The Short Covered Bridge was worth the drive, and with its open sidewalls and the beautiful Santiam River, I added it to my list of favorites. We were a bit tired of worrying about turning around so unhooked the Tracker in Sweet Home and left the MoHo there in a parking lot. Interestingly, there were few lots where we could park easily, even at the grocery store, and the few empty lots had some very large No PARKING signs with threats of vehicles being towed away if not authorized. Finally we found a wide place in the road near the Safeway parking lot where we felt safe leaving the rig for a short time at least.
Once at the bridge, we enjoyed the open sides, the river, the beautiful roof timbers and the Howe Trusses before walking to the other side. Immediately we were greeted by a chorus of howls and barks and discovered that just across the street was a wolf breeder. Signs warned of the wolves in addition to advertizing the sale of wolf pups, but the howling made me wonder what it must be like to live next door to that guy!
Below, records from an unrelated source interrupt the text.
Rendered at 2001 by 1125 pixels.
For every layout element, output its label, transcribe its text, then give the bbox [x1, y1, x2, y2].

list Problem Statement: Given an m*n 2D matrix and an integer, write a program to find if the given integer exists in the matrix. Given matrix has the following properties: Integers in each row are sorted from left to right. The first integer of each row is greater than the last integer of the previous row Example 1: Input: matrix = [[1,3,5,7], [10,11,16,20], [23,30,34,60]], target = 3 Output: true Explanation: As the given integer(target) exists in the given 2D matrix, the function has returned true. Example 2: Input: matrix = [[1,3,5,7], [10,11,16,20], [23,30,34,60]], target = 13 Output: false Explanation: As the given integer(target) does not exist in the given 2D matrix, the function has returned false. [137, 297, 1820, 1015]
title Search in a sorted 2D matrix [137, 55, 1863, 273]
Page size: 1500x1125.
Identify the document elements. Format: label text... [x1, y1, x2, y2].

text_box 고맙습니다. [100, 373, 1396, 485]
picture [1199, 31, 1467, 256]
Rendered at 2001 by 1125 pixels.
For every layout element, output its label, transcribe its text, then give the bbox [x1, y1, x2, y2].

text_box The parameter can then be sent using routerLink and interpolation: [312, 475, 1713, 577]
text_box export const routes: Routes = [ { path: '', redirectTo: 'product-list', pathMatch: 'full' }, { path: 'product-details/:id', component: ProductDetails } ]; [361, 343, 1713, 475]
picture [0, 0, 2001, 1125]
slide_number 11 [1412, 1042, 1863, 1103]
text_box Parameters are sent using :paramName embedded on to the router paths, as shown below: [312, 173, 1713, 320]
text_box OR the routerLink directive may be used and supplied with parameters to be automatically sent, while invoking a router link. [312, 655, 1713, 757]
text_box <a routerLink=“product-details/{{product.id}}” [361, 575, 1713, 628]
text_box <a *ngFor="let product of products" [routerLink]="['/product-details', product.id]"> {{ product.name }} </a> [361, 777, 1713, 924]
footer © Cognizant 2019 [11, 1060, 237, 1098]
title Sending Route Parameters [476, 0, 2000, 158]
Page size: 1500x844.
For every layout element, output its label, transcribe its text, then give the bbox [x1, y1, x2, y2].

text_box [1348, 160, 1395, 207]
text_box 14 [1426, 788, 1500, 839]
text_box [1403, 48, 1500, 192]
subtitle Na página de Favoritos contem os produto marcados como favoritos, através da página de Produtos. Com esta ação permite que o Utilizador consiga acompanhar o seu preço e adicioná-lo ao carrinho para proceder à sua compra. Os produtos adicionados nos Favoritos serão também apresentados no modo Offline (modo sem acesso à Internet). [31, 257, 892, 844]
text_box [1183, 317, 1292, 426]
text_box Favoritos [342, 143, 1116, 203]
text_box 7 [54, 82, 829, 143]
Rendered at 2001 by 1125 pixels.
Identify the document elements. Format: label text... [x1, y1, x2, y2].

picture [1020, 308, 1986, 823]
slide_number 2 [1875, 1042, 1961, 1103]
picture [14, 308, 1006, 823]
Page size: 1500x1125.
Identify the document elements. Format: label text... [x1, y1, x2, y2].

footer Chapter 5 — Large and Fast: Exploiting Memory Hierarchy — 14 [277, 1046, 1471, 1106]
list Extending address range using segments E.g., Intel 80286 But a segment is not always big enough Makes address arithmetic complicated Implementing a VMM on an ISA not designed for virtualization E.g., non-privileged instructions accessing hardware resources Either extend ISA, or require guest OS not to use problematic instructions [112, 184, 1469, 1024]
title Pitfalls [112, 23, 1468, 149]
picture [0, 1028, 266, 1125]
On the way back to pick up the MoHo, we scrapped our plan to drive to Lebanon in favor of the lovely and very nearly empty River Bend Campground, along the Santiam River between Sweet Home and Cascadia, another Linn County Park. The price for seniors was $19. with electric and water and a dump station, the pads were the most level asphalt I think we have seen and the patio was clean, no mud anywhere cement. After parking in the mall parking lot, the quiet sound of the river below us and the wind in the trees was perfect.